Following World War II a major civil rights movement swept the United States. The 1950s and 1960s were marked by sit-ins, protests, marches and boycotts. By the 1960s this movement was brought to national attention as television created almost ubiquitous media coverage. The impact of the civil rights movement on Boston was magnified as the city's population of African Americans increased from approximately 42,659 in 1950 to approximately 104,429 in 1970.
In 1954 the Supreme Court of the United States decided a case which would advance the civil rights movement and become a major precedent for the case in Boston. In Brown v. Topeka Board of Education, the Supreme Court found that public school segregation "denie[d] to Negro children the equal protection of the laws guaranteed by the Fourteenth Amendment." The judges relied on sociological evidence which showed that separate educational facilities were detrimental to the development of black children. When the decision was implemented in Little Rock, Arkansas the white backlash shocked the nation and the world. While the Brown case put an end to "de jure" segregation, "de facto" segregation would become the focus of activists and legislators in Boston.

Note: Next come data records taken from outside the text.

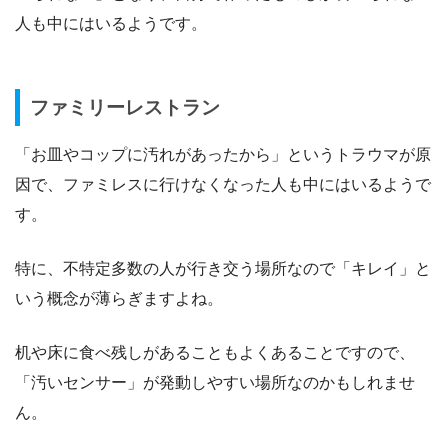
人も中にはいるようです。
ファミリーレストラン
「お皿やコップに汚れがあったから」というトラウマが原
因で、ファミレスに行けなくなった人も中にはいるようで
す。
特に、不特定多数の人が行き交う場所なので「キレイ」と
いう概念が薄らぎますよね。
机や床に食べ残しがあることもよくあることですので、
「汚いセンサー」が発動しやすい場所なのかもしれませ
ん。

In 1961, the Education Committee of the NAACP, led by Ruth Batson, began a series of meetings with Boston's School Committee in order to make the members admit that de facto segregation existed in Boston's schools. Batson's argument rested on facts: thirteen schools in Boston were at least ninety percent black and the budgets provided for these schools were $125 per pupil less than the average budget for a white school in Boston. The School Committee refused to concede this point. As a result the NAACP fought back with the traditional methods of the civil rights movement: boycotts and protests. Almost as soon as this movement began a counter-revolution rose up against the desegregation of Boston's Schools.
Even as the School Committee denied any segregation in Boston they supported policies that increased racial imbalance in public schools. Rather than send white students to majority black schools, the Committee constructed portable classrooms at already overcrowded white schools. At South Boston High, an all-white school, enrollment was over the limit by 676 students during the 1971-72 school year. Girls High, 92% black, was under enrolled by 532 places. Boston's system of feeder schools was probably the most efficient method of segregation utilized by the Committee. Under this system graduates from middle schools (ending with grade 8) went to high schools with grades 9-12. Graduates from junior high schools (ending with grade 9) went to high schools with grades 10-12. Junior highs tended to be in white neighborhoods while middle schools tended to be in black neighborhoods. As if this system in itself was not enough to prove that segregation existed in Boston, the School Committee incriminated itself by converting two of the largest black junior highs in the city into middle schools for no practical reason. After a decade of protests and arguments and evasions by the Boston School Committee the issue finally came to a head with the 1972 court case.